Beim Wort »Verfassungsschutz« zuckte Doktor Wölfelschneider zusammen. Er richtete seinen Blick auf das linke Handgelenk, wo seit Weihnachten eine sündhaft teure Bremont-Fliegeruhr prangte, stand auf und rückte das Tweedjackett zurecht. »Nun, Sie wissen, was zu tun ist. Wir sehen uns Montagfrüh um acht in meinem Büro. Dann möchte ich erste Erfolge sehen. Meine Dame, meine Herren!« Doktor Kuno Wölfelschneider nickte seinen Mitarbeitern zu und war aus dem Besprechungszimmer verschwunden. Ein Hauch von Kent-Rasierseife verblieb in der Luft.

Gunter Haase zog eine Grimasse, als ob ihn plötzlich Zahnschmerzen plagten.
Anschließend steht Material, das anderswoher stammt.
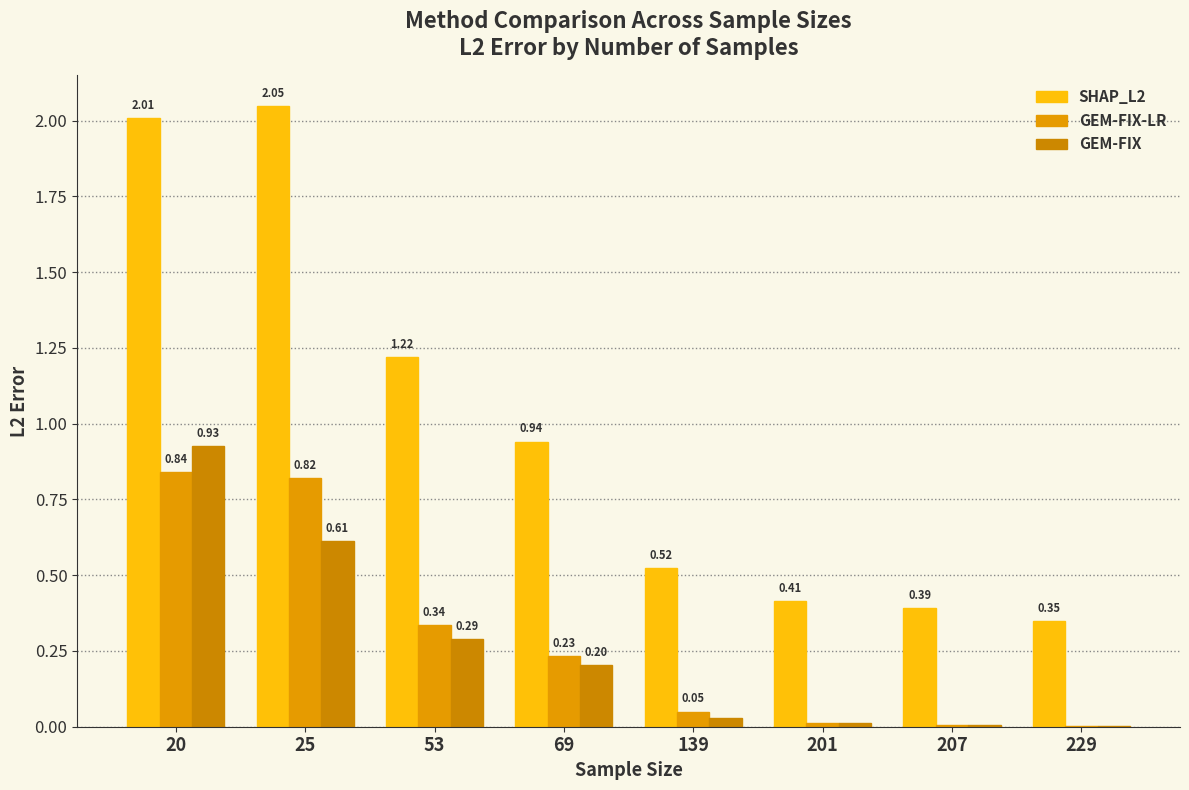

Is the value of GEM-FIX-LR at 229 greater than the value of SHAP_L2 at 53?

No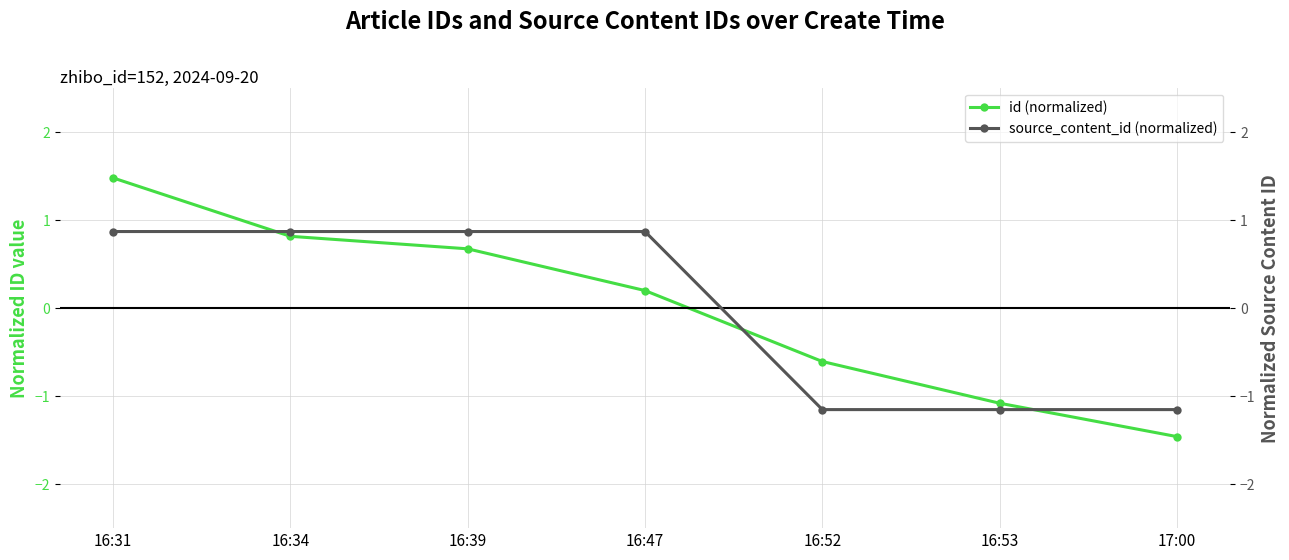

At which category is the sum across all series the highest?

16:31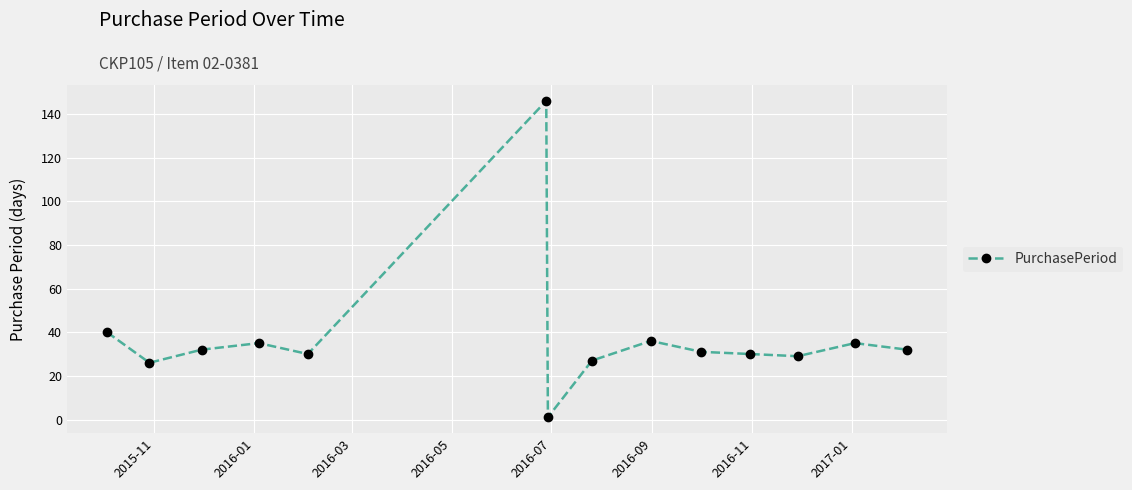

True or false: the data has more than 0 interior local peaks.

True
Martina Lohse sprang auf und öffnete eins der Fenster. »Ich brauch frische Luft.«

»Also gut.« Gunter Haase versuchte, sich zu sammeln. »Lasst uns so vorgehen: Frajo, du stellst eine Liste mit allen Förstern, Jägern und Jagdpächtern aus der unmittelbaren Nähe des Tatortes auf und klapperst sie telefonisch ab, ob sie etwas gesehen haben! Falls ja, fahr hin und befrag sie vor Ort!«

Der Kriminalkommissar nickte.

»Timo«, fuhr Gunter Haase fort, »du setzt dich an den Computer und findest heraus, ob es Parallelen zu anderen Fällen in der Region gibt! Nimm dir ruhig die letzten 20 Jahre vor! Ich will nachher eine komplette Zusammenstellung!«

»Wenn’s unbedingt sein muss.« Timo Keil stöhnte theatralisch auf.

Gunter Haase verkniff sich einen Kommentar und berührte Martina Lohse kurz am Arm. »Und wir beide, wir machen jetzt noch einmal einen Ausflug in den Odenwald.«

»Allemal besser, als Wohnzimmer und Küche zu streichen«, erwiderte die Kommissarin grinsend und schnappte sich ihre dunkle, mit Nieten besetzte Lederjacke.